Çocukluk enfeksiyonları sadece hikâyenin bir kısmı; sorumluluğun diğer yarısı da insan vücudunda yaşayan ve değişken olan mikroplar. London College Üniversitesi'nde bakteriyolog olan John Stanford Hook; kirliliğin çok özel bakteri içeriğinin olduğunu ve bunların da aramızdaki pasaklıları; astım, saman nezlesi ve diğer alerjilere karşı koruduğunu söylemişti.
Mycobakteriler toprakta, göletlerde ve akarsularda bulunur ama vücudumuzda bulunmaz. Böylece değişken çevremizde onlarla sürekli münasebet hâlindeyiz. Gelişmekte olan ülkelerin su kaynaklarında litre başına bir milyardan fazla mycobakteri olabilmektedir. Batı'da bu oran suların klorlanması ile önemsiz seviyelere düşmektedir. Mycobakteriler savunma sisteminin fonksiyonlarını dramatik bir şekilde değişikliğe uğratabilirler.
Batı'da insanlar çok az vakitlerini dış ortamda harcıyor ve çok az kirle haşırneşir oluyorlar ve bu da onların mycobakterilerle karşılaşma ihtimalini oldukça azaltıyor. Mycobakterilerle daha az karşılaşılması, belki de bu yüksek astım nispetlerini açıklayabilir. Çünkü iç kesimde yaşayan insanların evlerinde bahçesi olanlar oldukça azdır. Günümüzde insanlar yaşadıkları ortamı tamamen dış çevreden soyutlamaya ve aşırı hijyen metotları uygulamaya başlamışlardır. Fakat müdafaa sistemimiz bu soyutlanan dış çevreye ihtiyaç duymaktadır. "Günlük hayatımızda yeterince bakteri ve virüsle karşılaşmazsak, onları aşılarla vücudumuza almak zorunda kalabiliriz." Hijyen kısmen hayatımızı korusa da bizi bazı şeylerden mahrum bırakır ve bize hastahane masrafı çıkarabilir. Çünkü bugün bilinmektedir ki aşırı hijyen bazı otoimmün hastalıklara ve alerjilere yol açabilmektedir. Ve kısmen çamurlu suların ekonomik değeri pek yoktur ama müdafaa sistemine egzersiz yapma imkânı verir.

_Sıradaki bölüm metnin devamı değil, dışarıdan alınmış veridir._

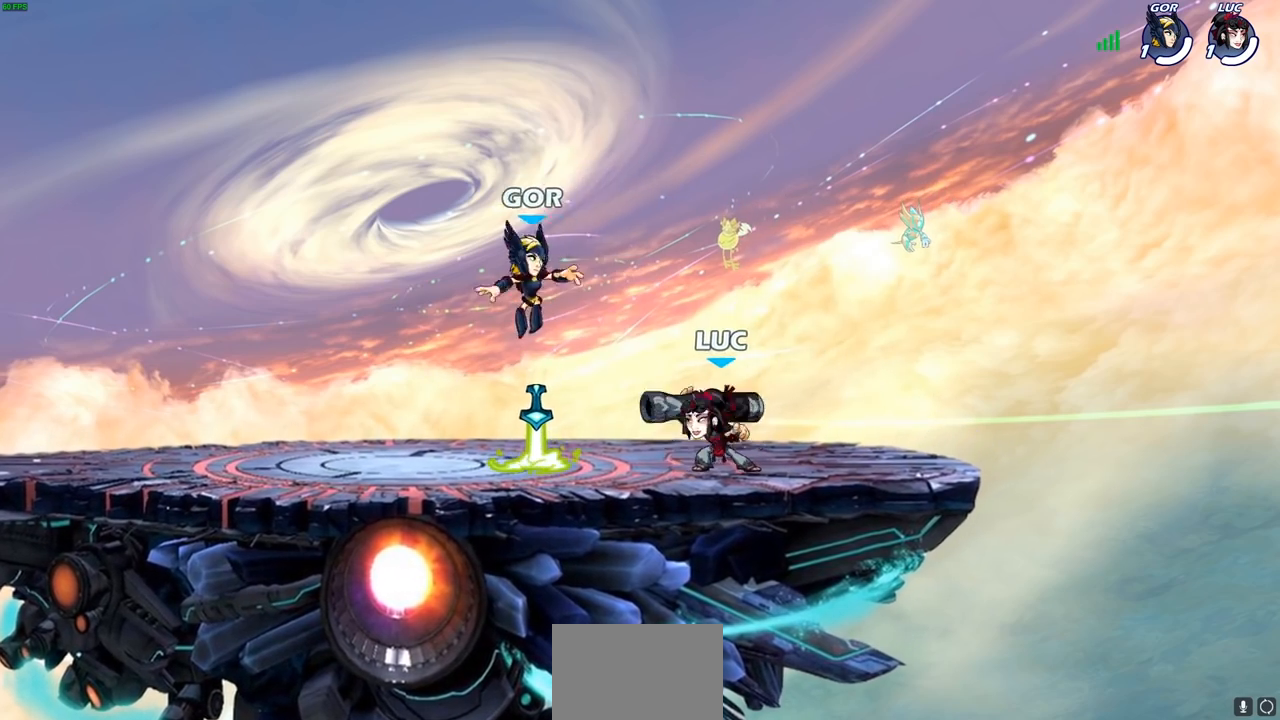
{"buttons": [], "left_stick": "center", "right_stick": "center", "events": [[50, "R2", "up"], [50, "left_stick", "center"], [83, "SQUARE", "down"], [150, "SQUARE", "up"], [250, "SQUARE", "down"], [350, "SQUARE", "up"]]}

Yapılan iki yeni çalışmaya göre savunma sisteminin yeniden eğitilerek astımı ve belki de diğer alerjileri engelleyebilecek aşılar geliştirilebilir. Oxford Üniversitesi'nden Julian Hopkins adlı araştırmacı, astımlı ve saman nezlesi olan 40 kişi üzerinde, "Mycobacterium vaccae" aşısını test etmekte, böylece bu hastalıklara bir çare bulunacağını ummaktadır. Eğer hijyen hipotezini savunanlar haklı ise, bir çok yeni aşı geliştirmek ve var olan aşıları da yeniden gözden geçirmek gerekmektedir. Hijyen takıntısı olan Batı toplumları mikroplara karşı kin ve endişe dolu fikirlerini yeniden düşünmek zorunda kalacaklardır.
Kaynak
-New Scientist, "Let them eat dirt", 18 Temmuz 1998.